В самом ли деле этот дуализм устарел и сцену должны занять остраненные типы, не знающие долга и привязанности? В самом ли деле человек новой формации в случае, если ему, например, предстоит выбор, служить в своей, национальной армии или в чужой (где способны платить больше), имеет право выбрать чужую, даже если она сегодня угрожает его отечеству?
Ясно, что положительный ответ в данном случае требует последовательного отказа от самого понятия отечества и других сантиментов традиционного сознания.
Так ли рассуждал классический буржуа, открыватель утилитарного принципа? Нет, не совсем так: исторический буржуа хорошо сознавал пределы утилитарно-контрактных отношений; сохранял способность различать материально-вещественное и идеальное, индивидуальное и коллективное, произвольное и непреложное. Истинную школу тотальной остраненности ему еще предстояло пройти у глобалистов, и здесь его идентичность выстраивается не по старой классовой модели, а по модели, олицетворяемой фигурой еврея.
Последний — представитель не родины, а диаспоры, кочующий в мировом пространстве в поисках выгоды. Есть все основания подозревать, что новейшая "культурная революция", случившаяся с буржуазным сознанием, инициирована евреями как адептами последовательной остраненности гражданина мира от всего «местного» и от всего «идеального».

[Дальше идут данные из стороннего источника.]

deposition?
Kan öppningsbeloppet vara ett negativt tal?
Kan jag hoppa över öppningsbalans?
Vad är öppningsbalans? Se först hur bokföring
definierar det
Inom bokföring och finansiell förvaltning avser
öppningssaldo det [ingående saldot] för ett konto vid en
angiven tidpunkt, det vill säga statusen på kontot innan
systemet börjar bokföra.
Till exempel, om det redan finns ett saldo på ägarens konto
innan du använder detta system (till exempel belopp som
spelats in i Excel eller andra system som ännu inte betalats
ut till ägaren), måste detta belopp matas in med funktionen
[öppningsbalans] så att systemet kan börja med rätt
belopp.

Вопрос о том, совпадает ли новейший прогресс с этой еврейской моделью, и если да, то какова социальная и моральная цена такого прогресса, сегодня непременно должен быть поставлен. И поставлен он должен быть в первую очередь нами, русскими, потому что именно мы дважды на протяжении одного века стали объектом расовой ненависти со стороны представителей не знающего отечества интернационала. В начале ХХ века это был левый, коммунистический интернационал, усмотревший в русском национальном типе ненавистные черты расово неполноценного местного типа; в конце ХХ века это правый, либеральный интернационал, и на этот раз сосредоточивший на нас непримиримый взгляд расово-антропологического оценщика. Если бы коммунистический интернационал в России искоренял одних только представителей «буржуазно-помещичьих» классов, мы могли бы верить, что речь в самом деле идет о классовой критике и классовой борьбе. (Хотя социальная борьба, если она не носит расово-антропологической подоплеки, не должна перерастать в геноцид.) Но когда большевистская революция приступила к собственно социалистическому этапу, на котором основной мишенью стало русское крестьянство, ее расовый характер обнажился во всей откровенности. В лице большевистских комиссаров прогресс заговорил языком расовой непримиримости и расового геноцида. Почему-то именно та степень абстрагирования от локально-национального, местного и традиционалистского, которую воплощало сознание еврейской революционной диаспоры, оказалась чреватой расовым геноцидом.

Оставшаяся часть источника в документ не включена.